Lines below starting with the line with "الخطوة الأولى، هي" and going on through the line with "uniques sur ce" must be output exactly; the rest of the records must be left out.

[Opening SOURCE MATERIAL section]

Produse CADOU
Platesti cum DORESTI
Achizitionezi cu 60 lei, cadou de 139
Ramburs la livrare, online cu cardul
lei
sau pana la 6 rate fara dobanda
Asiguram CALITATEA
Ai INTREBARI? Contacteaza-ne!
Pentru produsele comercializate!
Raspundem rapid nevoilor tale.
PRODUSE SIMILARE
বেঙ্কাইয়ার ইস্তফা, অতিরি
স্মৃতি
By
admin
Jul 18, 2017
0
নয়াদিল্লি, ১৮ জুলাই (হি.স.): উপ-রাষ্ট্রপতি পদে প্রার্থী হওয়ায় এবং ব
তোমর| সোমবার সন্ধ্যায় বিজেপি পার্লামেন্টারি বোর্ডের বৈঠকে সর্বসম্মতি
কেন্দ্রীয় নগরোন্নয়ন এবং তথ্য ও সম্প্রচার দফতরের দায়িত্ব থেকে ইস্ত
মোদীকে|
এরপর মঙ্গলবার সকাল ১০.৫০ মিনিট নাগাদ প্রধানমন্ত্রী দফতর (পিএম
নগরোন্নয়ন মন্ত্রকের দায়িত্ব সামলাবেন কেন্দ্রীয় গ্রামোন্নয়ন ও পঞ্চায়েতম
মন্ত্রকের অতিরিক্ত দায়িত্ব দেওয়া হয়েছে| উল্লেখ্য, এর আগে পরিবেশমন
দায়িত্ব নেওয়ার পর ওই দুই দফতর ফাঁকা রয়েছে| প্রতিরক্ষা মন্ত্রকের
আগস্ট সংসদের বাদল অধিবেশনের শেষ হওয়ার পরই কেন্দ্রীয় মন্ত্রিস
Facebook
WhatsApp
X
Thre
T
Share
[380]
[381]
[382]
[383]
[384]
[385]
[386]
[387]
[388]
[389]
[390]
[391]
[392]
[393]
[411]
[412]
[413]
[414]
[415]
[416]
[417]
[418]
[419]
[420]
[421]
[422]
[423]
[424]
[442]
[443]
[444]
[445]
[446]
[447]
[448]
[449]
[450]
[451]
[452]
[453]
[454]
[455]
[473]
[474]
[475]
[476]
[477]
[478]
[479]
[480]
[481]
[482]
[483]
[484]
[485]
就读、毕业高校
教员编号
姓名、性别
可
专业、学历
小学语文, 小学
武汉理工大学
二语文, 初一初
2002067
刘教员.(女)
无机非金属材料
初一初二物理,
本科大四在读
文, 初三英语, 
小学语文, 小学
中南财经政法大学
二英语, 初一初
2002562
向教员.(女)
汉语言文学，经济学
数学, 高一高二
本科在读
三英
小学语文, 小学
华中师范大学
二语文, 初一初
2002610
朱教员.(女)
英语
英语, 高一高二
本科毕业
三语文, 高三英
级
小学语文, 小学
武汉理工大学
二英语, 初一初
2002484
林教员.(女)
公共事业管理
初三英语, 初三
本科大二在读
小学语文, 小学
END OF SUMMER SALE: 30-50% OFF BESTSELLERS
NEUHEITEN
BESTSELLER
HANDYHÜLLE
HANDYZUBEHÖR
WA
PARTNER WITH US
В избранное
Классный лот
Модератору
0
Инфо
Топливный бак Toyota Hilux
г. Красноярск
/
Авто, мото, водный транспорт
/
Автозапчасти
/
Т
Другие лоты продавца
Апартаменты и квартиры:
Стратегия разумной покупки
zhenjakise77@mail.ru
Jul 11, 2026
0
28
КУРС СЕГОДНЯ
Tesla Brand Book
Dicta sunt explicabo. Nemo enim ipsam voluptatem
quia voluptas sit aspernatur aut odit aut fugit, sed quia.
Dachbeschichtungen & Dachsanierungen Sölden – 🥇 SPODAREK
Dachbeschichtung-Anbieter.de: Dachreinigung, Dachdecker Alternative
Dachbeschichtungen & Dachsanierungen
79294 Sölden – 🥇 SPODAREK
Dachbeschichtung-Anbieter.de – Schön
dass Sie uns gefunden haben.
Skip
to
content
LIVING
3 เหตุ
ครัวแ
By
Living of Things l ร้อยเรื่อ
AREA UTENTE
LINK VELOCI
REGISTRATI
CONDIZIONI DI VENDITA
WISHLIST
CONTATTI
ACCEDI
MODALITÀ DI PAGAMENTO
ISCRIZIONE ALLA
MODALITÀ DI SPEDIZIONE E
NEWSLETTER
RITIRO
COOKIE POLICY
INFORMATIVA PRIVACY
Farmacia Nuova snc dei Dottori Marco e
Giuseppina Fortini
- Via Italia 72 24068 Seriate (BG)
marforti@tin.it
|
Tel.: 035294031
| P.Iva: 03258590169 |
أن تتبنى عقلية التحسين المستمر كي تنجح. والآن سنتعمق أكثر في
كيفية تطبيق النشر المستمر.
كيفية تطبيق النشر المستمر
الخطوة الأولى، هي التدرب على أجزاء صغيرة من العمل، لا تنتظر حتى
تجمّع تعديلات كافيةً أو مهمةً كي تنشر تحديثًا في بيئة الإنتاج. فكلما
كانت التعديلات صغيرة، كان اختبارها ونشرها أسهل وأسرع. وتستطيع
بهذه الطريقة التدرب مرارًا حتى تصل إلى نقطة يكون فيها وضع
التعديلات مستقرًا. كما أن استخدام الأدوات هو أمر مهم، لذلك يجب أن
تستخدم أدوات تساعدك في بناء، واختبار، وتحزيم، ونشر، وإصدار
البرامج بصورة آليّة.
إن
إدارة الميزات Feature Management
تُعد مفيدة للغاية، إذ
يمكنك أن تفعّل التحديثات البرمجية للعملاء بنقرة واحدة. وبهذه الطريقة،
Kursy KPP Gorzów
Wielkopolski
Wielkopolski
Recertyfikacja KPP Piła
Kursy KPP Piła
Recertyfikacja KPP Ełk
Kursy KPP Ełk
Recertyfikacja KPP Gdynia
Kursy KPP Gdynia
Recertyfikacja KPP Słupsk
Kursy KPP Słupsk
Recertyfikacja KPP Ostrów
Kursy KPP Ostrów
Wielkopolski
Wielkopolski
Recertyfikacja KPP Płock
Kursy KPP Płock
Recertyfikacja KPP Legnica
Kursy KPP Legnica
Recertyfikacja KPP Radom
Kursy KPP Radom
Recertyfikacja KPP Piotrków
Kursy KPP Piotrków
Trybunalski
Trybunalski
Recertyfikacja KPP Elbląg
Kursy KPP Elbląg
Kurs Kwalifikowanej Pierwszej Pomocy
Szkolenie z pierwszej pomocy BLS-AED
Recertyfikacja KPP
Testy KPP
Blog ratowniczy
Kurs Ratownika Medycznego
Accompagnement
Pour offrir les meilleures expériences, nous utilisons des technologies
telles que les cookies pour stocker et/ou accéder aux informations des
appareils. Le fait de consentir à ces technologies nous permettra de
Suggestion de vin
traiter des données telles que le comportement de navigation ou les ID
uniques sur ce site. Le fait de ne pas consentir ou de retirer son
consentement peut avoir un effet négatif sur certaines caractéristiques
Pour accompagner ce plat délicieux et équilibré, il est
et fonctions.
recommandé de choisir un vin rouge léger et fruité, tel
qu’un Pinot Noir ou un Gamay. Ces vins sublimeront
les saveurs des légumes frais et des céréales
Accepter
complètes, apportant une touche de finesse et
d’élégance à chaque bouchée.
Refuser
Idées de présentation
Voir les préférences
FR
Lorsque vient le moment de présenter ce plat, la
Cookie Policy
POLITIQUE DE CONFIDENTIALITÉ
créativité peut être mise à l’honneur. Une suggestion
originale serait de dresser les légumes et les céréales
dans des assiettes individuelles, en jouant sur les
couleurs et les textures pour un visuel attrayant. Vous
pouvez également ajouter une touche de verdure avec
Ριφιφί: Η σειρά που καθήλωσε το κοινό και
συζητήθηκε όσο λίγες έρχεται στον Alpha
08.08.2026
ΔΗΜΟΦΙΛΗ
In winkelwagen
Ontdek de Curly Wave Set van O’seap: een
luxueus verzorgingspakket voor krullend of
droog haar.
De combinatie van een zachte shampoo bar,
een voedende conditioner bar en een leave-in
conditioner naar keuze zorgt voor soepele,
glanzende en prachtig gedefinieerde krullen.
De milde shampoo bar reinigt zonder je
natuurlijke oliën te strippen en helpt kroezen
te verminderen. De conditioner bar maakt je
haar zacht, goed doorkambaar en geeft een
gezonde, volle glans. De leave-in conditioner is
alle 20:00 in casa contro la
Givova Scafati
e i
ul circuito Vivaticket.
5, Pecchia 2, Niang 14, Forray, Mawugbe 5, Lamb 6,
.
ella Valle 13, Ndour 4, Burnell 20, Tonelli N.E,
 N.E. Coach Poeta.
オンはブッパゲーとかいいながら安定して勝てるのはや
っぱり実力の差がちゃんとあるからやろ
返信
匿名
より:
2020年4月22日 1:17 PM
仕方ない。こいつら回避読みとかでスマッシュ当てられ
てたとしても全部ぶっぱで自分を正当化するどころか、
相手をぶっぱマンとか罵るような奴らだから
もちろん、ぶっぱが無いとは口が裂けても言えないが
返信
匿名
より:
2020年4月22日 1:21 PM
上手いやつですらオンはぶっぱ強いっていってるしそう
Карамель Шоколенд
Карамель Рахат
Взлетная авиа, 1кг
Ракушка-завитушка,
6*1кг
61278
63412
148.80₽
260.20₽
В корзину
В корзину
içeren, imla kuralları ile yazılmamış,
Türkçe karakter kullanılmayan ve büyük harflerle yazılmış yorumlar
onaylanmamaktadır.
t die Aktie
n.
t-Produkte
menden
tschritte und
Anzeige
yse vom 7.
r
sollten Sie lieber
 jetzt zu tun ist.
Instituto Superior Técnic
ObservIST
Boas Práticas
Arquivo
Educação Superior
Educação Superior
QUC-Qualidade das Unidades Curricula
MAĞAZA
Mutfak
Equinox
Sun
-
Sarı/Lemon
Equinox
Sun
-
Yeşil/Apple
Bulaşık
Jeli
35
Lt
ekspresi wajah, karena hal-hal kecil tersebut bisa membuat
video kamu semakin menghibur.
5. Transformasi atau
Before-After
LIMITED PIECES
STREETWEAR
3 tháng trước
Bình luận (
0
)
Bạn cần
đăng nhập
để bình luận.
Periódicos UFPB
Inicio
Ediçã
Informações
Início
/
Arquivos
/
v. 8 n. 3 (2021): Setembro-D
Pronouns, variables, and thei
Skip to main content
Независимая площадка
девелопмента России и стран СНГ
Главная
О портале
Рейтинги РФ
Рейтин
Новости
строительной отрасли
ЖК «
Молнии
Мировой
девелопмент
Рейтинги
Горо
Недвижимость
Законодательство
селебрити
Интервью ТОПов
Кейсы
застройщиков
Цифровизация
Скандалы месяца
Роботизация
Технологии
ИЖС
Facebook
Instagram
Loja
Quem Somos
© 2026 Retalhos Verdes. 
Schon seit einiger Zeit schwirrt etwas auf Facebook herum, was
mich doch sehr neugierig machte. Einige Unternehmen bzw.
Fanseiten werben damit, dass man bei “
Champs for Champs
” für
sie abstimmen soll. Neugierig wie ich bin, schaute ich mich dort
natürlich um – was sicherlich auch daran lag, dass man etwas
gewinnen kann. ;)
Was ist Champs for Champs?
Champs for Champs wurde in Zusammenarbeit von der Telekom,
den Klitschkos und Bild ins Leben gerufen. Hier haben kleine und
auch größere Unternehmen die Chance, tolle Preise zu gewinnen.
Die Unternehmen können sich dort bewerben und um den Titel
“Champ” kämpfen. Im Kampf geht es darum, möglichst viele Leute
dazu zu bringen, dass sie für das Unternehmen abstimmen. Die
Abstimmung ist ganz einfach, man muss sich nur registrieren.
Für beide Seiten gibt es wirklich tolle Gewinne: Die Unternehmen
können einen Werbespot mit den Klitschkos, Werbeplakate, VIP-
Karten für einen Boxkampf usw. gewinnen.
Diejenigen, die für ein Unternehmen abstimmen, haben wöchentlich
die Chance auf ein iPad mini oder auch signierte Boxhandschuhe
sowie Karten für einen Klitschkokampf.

[Closing SOURCE MATERIAL section]

### REPLY TO THE EXERCISE
الخطوة الأولى، هي التدرب على أجزاء صغيرة من العمل، لا تنتظر حتى
تجمّع تعديلات كافيةً أو مهمةً كي تنشر تحديثًا في بيئة الإنتاج. فكلما
كانت التعديلات صغيرة، كان اختبارها ونشرها أسهل وأسرع. وتستطيع
بهذه الطريقة التدرب مرارًا حتى تصل إلى نقطة يكون فيها وضع
التعديلات مستقرًا. كما أن استخدام الأدوات هو أمر مهم، لذلك يجب أن
تستخدم أدوات تساعدك في بناء، واختبار، وتحزيم، ونشر، وإصدار
البرامج بصورة آليّة.
إن
إدارة الميزات Feature Management
تُعد مفيدة للغاية، إذ
يمكنك أن تفعّل التحديثات البرمجية للعملاء بنقرة واحدة. وبهذه الطريقة،
Kursy KPP Gorzów
Wielkopolski
Wielkopolski
Recertyfikacja KPP Piła
Kursy KPP Piła
Recertyfikacja KPP Ełk
Kursy KPP Ełk
Recertyfikacja KPP Gdynia
Kursy KPP Gdynia
Recertyfikacja KPP Słupsk
Kursy KPP Słupsk
Recertyfikacja KPP Ostrów
Kursy KPP Ostrów
Wielkopolski
Wielkopolski
Recertyfikacja KPP Płock
Kursy KPP Płock
Recertyfikacja KPP Legnica
Kursy KPP Legnica
Recertyfikacja KPP Radom
Kursy KPP Radom
Recertyfikacja KPP Piotrków
Kursy KPP Piotrków
Trybunalski
Trybunalski
Recertyfikacja KPP Elbląg
Kursy KPP Elbląg
Kurs Kwalifikowanej Pierwszej Pomocy
Szkolenie z pierwszej pomocy BLS-AED
Recertyfikacja KPP
Testy KPP
Blog ratowniczy
Kurs Ratownika Medycznego
Accompagnement
Pour offrir les meilleures expériences, nous utilisons des technologies
telles que les cookies pour stocker et/ou accéder aux informations des
appareils. Le fait de consentir à ces technologies nous permettra de
Suggestion de vin
traiter des données telles que le comportement de navigation ou les ID
uniques sur ce site. Le fait de ne pas consentir ou de retirer son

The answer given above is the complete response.